= Dietary Supplements (database) =

The PubMed Dietary Supplement Subset (PMDSS) is a joint project between the National Institutes of Health (NIH) National Library of Medicine (NLM) and the NIH Office of Dietary Supplements (ODS). PMDSS is designed to help people search for academic journal articles related to dietary supplement literature. The subset was created using a search strategy that includes terms provided by the Office of Dietary Supplements, and selected journals indexed for PubMed that include significant dietary supplement related content. It succeeds the International Bibliographic Information on Dietary Supplements (IBIDS) database, 1999–2010, which was a collaboration between the Office of Dietary Supplements and the U.S. Department of Agriculture's National Agricultural Library.

==The Subset==
ODS and NLM partnered to create this Dietary Supplement Subset of NLM's PubMed database. PubMed provides access to citations from the MEDLINE database and additional life science academic journals. It also includes links to many full-text articles at journal Web sites and other related Web resources.

The subset is designed to limit search results to citations from a broad spectrum of dietary supplement literature including vitamin, mineral, phytochemical, ergogenic, botanical, and herbal supplements in human nutrition and animal models. The subset will retrieve dietary supplement-related citations on topics including, but not limited to:

- chemical composition;
- biochemical role and function — both in vitro and in vivo;
- clinical trials;
- health and adverse effects;
- fortification;
- traditional Chinese medicine and other folk/ethnic supplement practices;
- cultivation of botanical products used as dietary supplements; as well as,
- surveys of dietary supplement use.

The PMDSS is a free service and can be accessed either directly through the ODS Website or in PubMed using the Dietary Supplement filter (formerly referred to as a Limit).

==History==

Dietary supplements were first regulated in by the Federal Food Drug and Cosmetic Act of 1938. In 1941 the United States Food and Drug Administration proffered definitions for dietary supplementary foods which included minerals, vitamins and other specialized supplements.
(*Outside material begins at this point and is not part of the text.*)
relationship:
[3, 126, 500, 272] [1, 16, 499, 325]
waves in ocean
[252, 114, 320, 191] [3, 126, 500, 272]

In the early 1970s the FDA tried to restrict the definition of dietary supplements to essential nutrients such as vitamins and minerals. However, as the 1970s progressed, a 1974 court decision and legislation that passed in 1976 would not allow such action. In 1994, against recommendations from the FDA, the Dietary Supplement Health Education Act (DSHEA) was passed. This act defined dietary supplements, made safety a matter of regulation, stated the requirements for approved third party literature, and regulated label content.

===Office of Dietary Supplements===
DSHEA mandated the establishment of the Office of Dietary Supplements (ODS) at the National Institutes of Health. The mission of ODS is to strengthen knowledge and understanding of dietary supplements by evaluating scientific information, stimulating and supporting research, disseminating research results, and educating the public to foster an enhanced quality of life and health for the U.S. population. In support of this mission the ODS created two databases one of which was named the International Bibliographic Information on Dietary Supplements (IBIDS) database. The other database, Computer Access to Research on Dietary Supplements (CARDS), is a database of federally funded research projects pertaining to dietary supplements. The IBIDS database was retired in 2010 and the PMDSS was launched to continue the ODS mission to disseminate dietary supplement-related research results.

The database was discontinued in April 2020.